65^4 = N/2 * [2 * 2113 + (N - 1)*1, solve for N
Using quadratic formula, we have:
N = 4,225 - This is the number of terms.
2,113 + 4,225 - 1 =6,337 - This is the last term [also a prime]
[2,113 + 6,337] / 2 * 4225 = 65^4 - This checks out.
+26367 This number \(65^4\) has a long sequence of positive consecutive 4-digit integers.
The first term, the 3001st term and the last term are all 4-digit prime numbers.
What is the first term, the last term and the number of terms of this sequence?
\(\text{$a_1$ is a prime number hence odd } \\ \text{$a_n$ is a prime number hence odd } \)
\(\begin{array}{|rcll|} \hline && a_n = a_1+(n-1) \\ &or& n = a_n-a_1+1 \qquad \text{$a_n$ is odd and $a_1$ is odd hence $n$ is odd} \\ \hline \end{array} \)
\(\begin{array}{|rcll|} \hline 65^4 &=& a_1 + (a_1+1)+ (a_1+2) + \ldots + \Big(a_1+(n-1) \Big) \\ 65^4 &=& na_1 + \dfrac{ \Big(1+(n-1)\Big)}{2} (n-1 ) \\ 65^4 &=& na_1 + \dfrac{n(n-1)}{2} \\ 65^4 &=& n\left( a_1 + \dfrac{n-1}{2}\right) \\ 65^4 &=& n\left( \dfrac{2a_1+n-1}{2}\right) \quad | \quad n = a_n-a_1+1 \\ 65^4 &=& (a_n-a_1+1)\left( \dfrac{2a_1+a_n-a_1+1-1}{2}\right) \\ \mathbf{65^4} &=& \mathbf{(a_n-a_1+1)\left( \dfrac{ a_1+a_n }{2}\right)} \quad | \quad \text{$a_1+a_n$ is even! $\quad a_n-a_1+1=n$ is odd!} \\ \mathbf{65^4} &=& \mathbf{x\times y} \\ && \boxed{x = a_n-a_1+1},\ \boxed{y = \left( \dfrac{ a_1+a_n }{2}\right)} \quad \text{$x$ and $y$ are divisors of $65^4$ } \\\\ \hline x &=& a_n-a_1+1 \quad \text{ or } \\ \mathbf{ a_n } &=& \mathbf{x+p-1} \\\\ y &=& \left( \dfrac{ a_1+a_n }{2}\right) \\ y &=& \left( \dfrac{ a_1+x+p-1 }{2}\right)\quad \text{ or } \\ \mathbf{a_1} &=& \mathbf{y-\dfrac{x-1}{2}} \\ \hline \end{array}\)
The Divisors of \(65^4\) are:
\(\text{1 | 5 | 13 | 25 | 65 | 125 | 169 | 325 | 625 | 845 | 1625 | 2197 | 4225|$\\$ | 8125 | 10985 | 21125 | 28561 | 54925 | 105625 | 142805 | 274625 |$\\$ |714025 | 1373125 | 3570125 | 17850625 (25 divisors)}\)
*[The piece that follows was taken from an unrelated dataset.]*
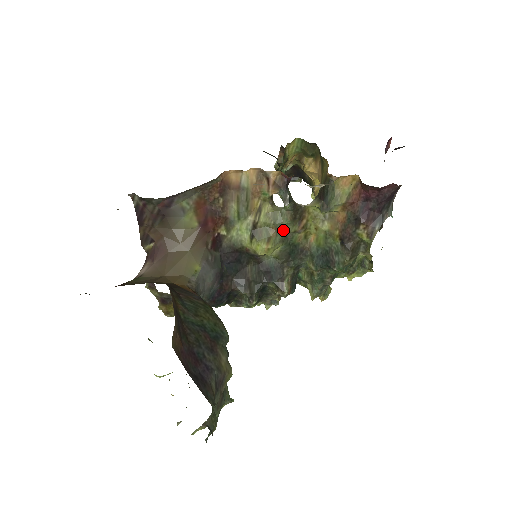
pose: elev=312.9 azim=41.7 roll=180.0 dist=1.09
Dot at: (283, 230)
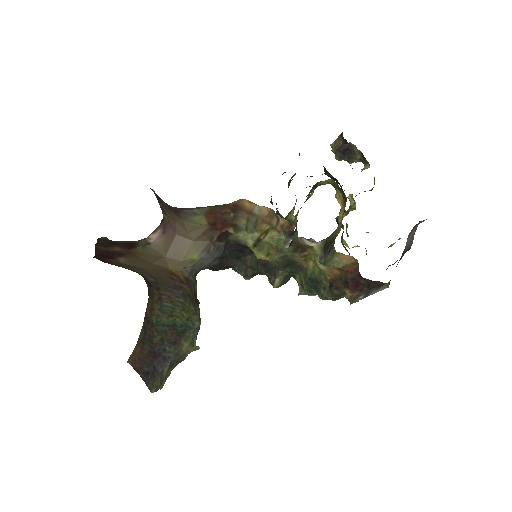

\(\begin{array}{|rr|cc|cc|c|} \hline & & & \text{prime} &&\text{prime} \\ x & y & a_1 = y-\dfrac{x-1}{2} & \text{number} & a_n = x+a_1-1 & \text{number} & n =a_n-a_1+1 \\ \hline 1 & 17850625 & a_1 > 9999 \\ 5 & 3570125 & a_1 > 9999 \\ 13 &1373125 & a_1 > 9999 \\ 25 & 714025 & a_1 > 9999 \\ 65 & 274625 & a_1 > 9999 \\ 125 & 142805 & a_1 > 9999 \\ 169 & 105625 & a_1 > 9999 \\ 325 & 54925 & a_1 > 9999 \\ 625 & 28561 & a_1 > 9999 \\ 845 & 21125 & a_1 > 9999 \\ 1625 & 21125 & a_1 > 9999 \\ 2197 & 10985 & a_1=7027 & \text{yes} & a_n= 9223 & \text{no} \\ 4225 &4225& \color{red}a_1 = 2113 & \text{yes} & \color{red}a_n= 6337 & \text{yes} & \color{red}n= 4225 \\ \hline \end{array}\)
Here is only one solution so \(a_{3001} \)must be a prime number. \((a_{3001}=a_1+3000 = 2113+3000=5113\text{ prime number})\)
\(a_{3001} \) is irrelevant for the calculation!